Critical operational risks are not normally tolerable and risk mitigating measures shall be initiated immediately. The Executive Board may accept critical risk without additional risk mitigation.
The NBIM CEO may accept significant risks without additional risk mitigation. The Executive Board shall be informed of significant operational risks.

Risk identification and assessment

Operational risks shall be identified and regularly assessed.
Identified risks shall be assessed in inherent and current state with the current state reflecting the assessment of implemented risk mitigating measures.
Operational risks shall be assessed according to probability / frequency of occurrence and potential financial and reputation consequence.

Risk response

Operational risks shall be managed by reducing the probability of and event and / or its expected impact, whilst seeking to balance risk exposure with the cost of mitigating measures.
Business continuity plans and incident response structures shall be in place to help manage business disruption and crisis events across NBIM’s critical business processes and functions.

Risk review and control assurance

Operational risk shall be reviewed and updated quarterly in the enterprise risk management registry.
An annual control and process self-assessment shall be performed.
Business contunuity plans and response structures shall be verified through an annual programme of training and exercises.
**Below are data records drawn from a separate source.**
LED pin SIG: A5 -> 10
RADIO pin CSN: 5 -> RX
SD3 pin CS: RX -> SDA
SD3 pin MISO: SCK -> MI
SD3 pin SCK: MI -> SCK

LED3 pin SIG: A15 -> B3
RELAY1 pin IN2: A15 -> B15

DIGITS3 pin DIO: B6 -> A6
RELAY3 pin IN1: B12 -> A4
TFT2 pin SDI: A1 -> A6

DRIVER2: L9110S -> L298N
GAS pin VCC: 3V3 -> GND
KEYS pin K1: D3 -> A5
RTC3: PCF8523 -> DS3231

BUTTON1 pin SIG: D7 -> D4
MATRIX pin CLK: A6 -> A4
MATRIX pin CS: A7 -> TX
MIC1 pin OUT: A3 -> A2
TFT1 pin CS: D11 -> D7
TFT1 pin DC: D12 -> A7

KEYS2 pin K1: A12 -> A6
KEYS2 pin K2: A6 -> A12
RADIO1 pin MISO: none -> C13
The training programme shall be coordinated with other training activities within Norges Bank.
Controls mitigating critical or significant operational risk shall be regularly reviewed for their design and operational effectiveness with changes systematically managed.
A long-term assurance plan shall be prepared taking account of high-risk processes and the three-year strategy plan. From the long-term plan, an annual programme shall be executed by the second-line risk function to review processes and test controls.
The second-line risk function shall monitor and measure the overall NBIM wide risk exposure against the Executive Board's total operational risk limit.

Incident management

When incidents occur, the priority shall be to resolve and return to normal operations.
Reporting of incidents shall be encouraged with a no blame culture practised.
Incidents shall be followed up in a structured manner and new risk mitigating measures shall be considered/assessed to avoid reoccurrence or consequences of the event.
Incidents which are defined as a severe business disruption or crisis event shall be escalated and managed according to the business continuity and crisis management framework.
Crisis management shall ensure that appropriate actions are taken based on assessed potential consequences of the event and that events are handled according to the methodology set out in Norges Bank’s internal framework. The crisis organisation shall be flexible and ensure appropriate support from strategic, operational and tactical levels as established and agreed in Norges Bank.
If a crisis event has the potential to impact both NBIM and the Central Bank Operations, the crisis leaders shall ensure appropriate information sharing and coordination across the two business areas.

Reporting and escalation

The second-line risk function shall report critical and significant operational risks and incidents to the CEO monthly.
A report on operational risk and internal control shall be delivered to the Executive Board quarterly and shall include critical and significant operational risks and incidents.
A statement about NBIM's overall assessment for operational risk and internal control shall be delivered to the Executive Board annually.